## Task brief
Retype each record below word for word. Leave the pictures out.

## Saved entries

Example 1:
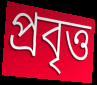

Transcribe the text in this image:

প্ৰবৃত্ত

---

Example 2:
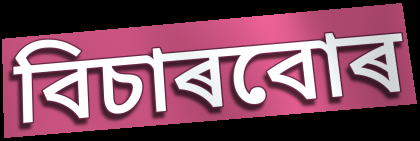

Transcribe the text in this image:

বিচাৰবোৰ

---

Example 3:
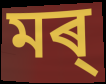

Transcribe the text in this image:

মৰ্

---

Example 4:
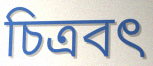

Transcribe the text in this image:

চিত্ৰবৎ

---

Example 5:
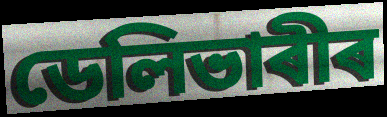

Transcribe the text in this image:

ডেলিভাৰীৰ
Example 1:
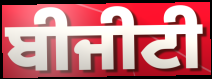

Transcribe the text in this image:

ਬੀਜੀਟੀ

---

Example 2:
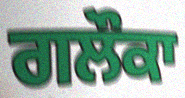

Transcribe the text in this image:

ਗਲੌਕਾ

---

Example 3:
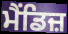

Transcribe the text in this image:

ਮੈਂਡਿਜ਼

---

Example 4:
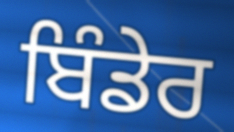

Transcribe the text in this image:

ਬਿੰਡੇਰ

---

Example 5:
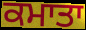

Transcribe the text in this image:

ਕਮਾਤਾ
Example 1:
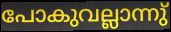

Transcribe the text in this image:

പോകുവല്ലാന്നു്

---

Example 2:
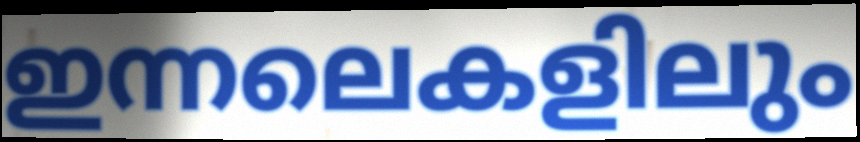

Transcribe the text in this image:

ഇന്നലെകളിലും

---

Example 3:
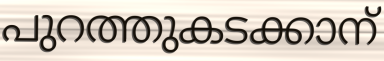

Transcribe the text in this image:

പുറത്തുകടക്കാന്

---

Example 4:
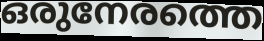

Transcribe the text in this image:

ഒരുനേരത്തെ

## Reply
Example 1:

Transcribe the text in this image:

প্ৰবৃত্ত

---

Example 2:

Transcribe the text in this image:

বিচাৰবোৰ

---

Example 3:

Transcribe the text in this image:

মৰ্

---

Example 4:

Transcribe the text in this image:

চিত্ৰবৎ

---

Example 5:

Transcribe the text in this image:

ডেলিভাৰীৰ
Example 1:

Transcribe the text in this image:

ਬੀਜੀਟੀ

---

Example 2:

Transcribe the text in this image:

ਗਲੌਕਾ

---

Example 3:

Transcribe the text in this image:

ਮੈਂਡਿਜ਼

---

Example 4:

Transcribe the text in this image:

ਬਿੰਡੇਰ

---

Example 5:

Transcribe the text in this image:

ਕਮਾਤਾ
Example 1:

Transcribe the text in this image:

പോകുവല്ലാന്നു്

---

Example 2:

Transcribe the text in this image:

ഇന്നലെകളിലും

---

Example 3:

Transcribe the text in this image:

പുറത്തുകടക്കാന്

---

Example 4:

Transcribe the text in this image:

ഒരുനേരത്തെ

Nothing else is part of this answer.